Or so it would appear. During a Monday interview with Democratic VP candidate Joe Biden, a Florida reporter named Barbara West used a quote from Karl Marx to ask the senator to defend charges that running mate Barack Obama is “being a Marxist.”
The transcript appears below:
Barbara West: You may recognize this famous quote. "From each according to his abilities, to each according to his needs." That's from Karl Marx. How is Sen. Obama not being a Marxist if he's intending to spread the wealth around?
Sen. Joe Biden: Are you joking? Is this a joke?
West: No.
Biden: Or is that a real question?
West: That's a question.
Biden: He is not spreading the wealth around. He's talking about giving the middle class an opportunity to get back the tax breaks they used to have.
I know this has been a pretty mean campaign. I was on a television station the other day and doing a satellite feed to a major network in Florida. And the anchor quotes Karl Marx and says in a sense, "Isn't Barack Obama Karl Marx?" You know I mean folks, this stuff you're hearing, this stuff you're hearing in this campaign, some of it's pretty ugly.
Since the interview, the Obama campaign has suggested that the reporter is a registered Republican, and that her husband is a Republican strategist.
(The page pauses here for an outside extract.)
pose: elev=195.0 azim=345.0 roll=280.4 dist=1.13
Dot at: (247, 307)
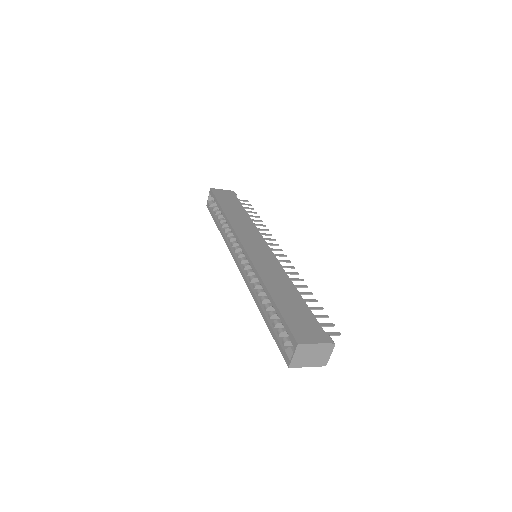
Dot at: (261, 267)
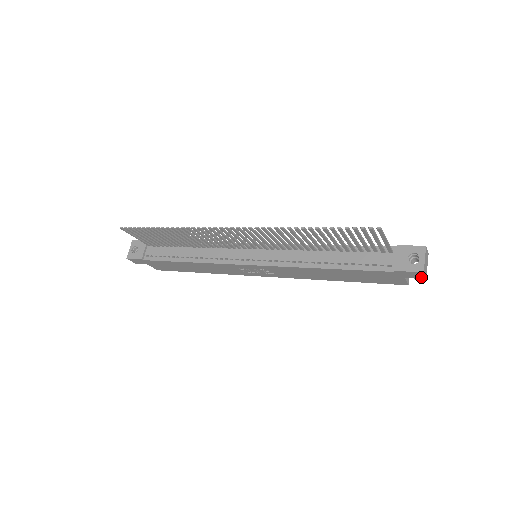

In an interview with Larry King, West refuted the latter claim (but not the former?).
There are several aspects of this event that intrigue me: one, that seeming agreement with one sentence of an author who published thousands of statements is grounds to label someone with the weight of an entire ideology; two, that Republicans (and apparently reporters) can simultaneously claim that Obama is a socialist and a Marxist (which raises an earlier paradox among conservatives who charge that Obama is a Muslim while simultaneously criticizing his ties to the pastor of his former church); and three, that any candidate running for office and receiving sponsorship from industry and social organizations and who doesn’t appear to be calling for a worker’s revolution can be attacked for being perceived as a Marxist.
Lots of ground here. This will probably not be my only blog on this subject.
On Tuesday, I noticed that three of my friends on Facebook were including the label “Marxist” in their concerns about Obama’s lead in the polls. The proximity of all these specific charges of a specific ideology raised my suspicions. What are the odds that so many people in the same week (most of whom I would have been surprised to learn understood what Marxism is or that it even existed – and in truth when I inquired, most of my friends apparently conflate Marxism with socialism without demonstrating an ability to distinguish between the two)?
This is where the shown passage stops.